Written task: Copy the text of the data below word for word, from the beginning of the data through the line that contains "Reading left to". Leave out the pictures.

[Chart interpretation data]
──────
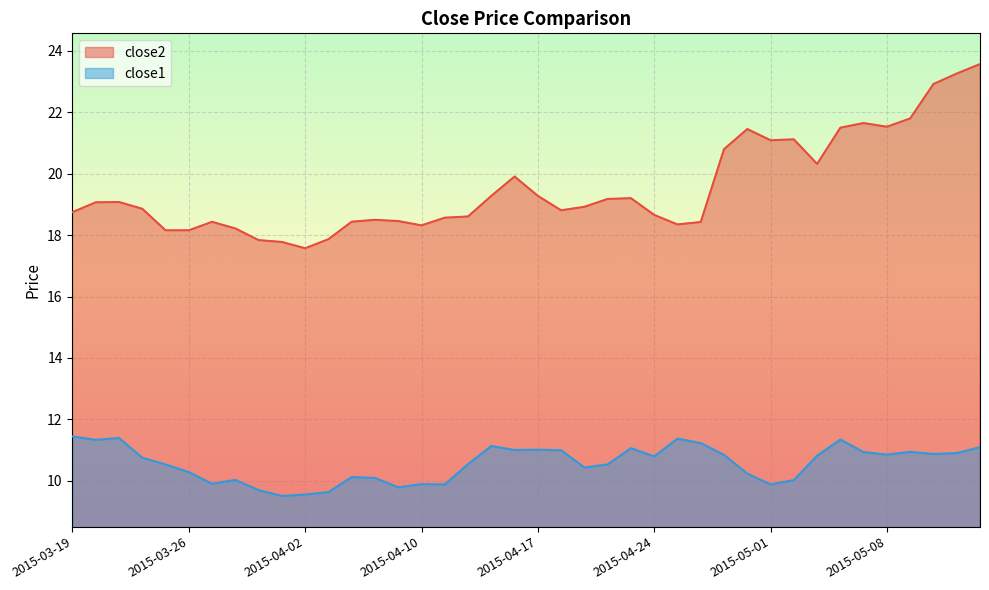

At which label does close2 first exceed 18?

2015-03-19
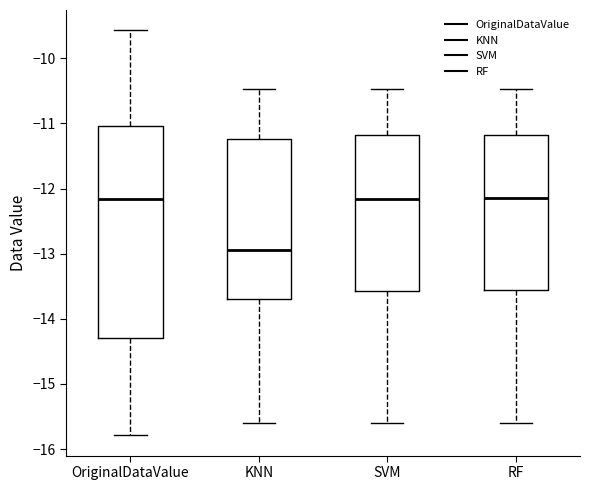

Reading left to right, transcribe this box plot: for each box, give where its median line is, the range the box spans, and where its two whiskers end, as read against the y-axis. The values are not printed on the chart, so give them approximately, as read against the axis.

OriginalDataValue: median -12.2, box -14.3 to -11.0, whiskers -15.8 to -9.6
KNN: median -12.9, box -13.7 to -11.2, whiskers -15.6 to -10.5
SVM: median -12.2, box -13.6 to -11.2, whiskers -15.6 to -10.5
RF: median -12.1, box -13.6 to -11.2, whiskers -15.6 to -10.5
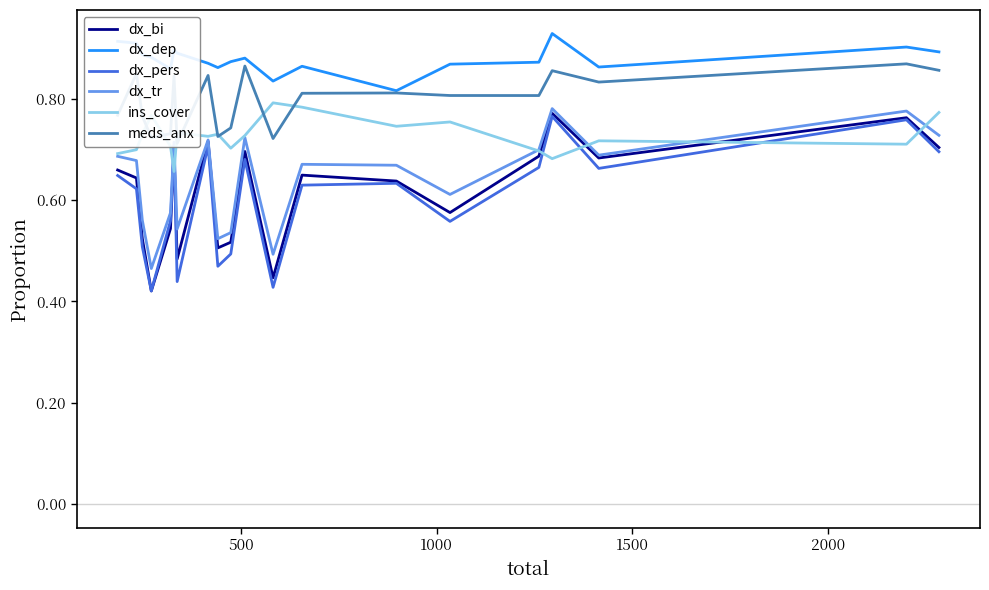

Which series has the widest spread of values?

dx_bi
──────
Exercise result:
At which label does close2 first exceed 18?

2015-03-19

Reading left to right, transcribe this box plot: for each box, give where its median line is, the range the box spans, and where its two whiskers end, as read against the y-axis. The values are not printed on the chart, so give them approximately, as read against the axis.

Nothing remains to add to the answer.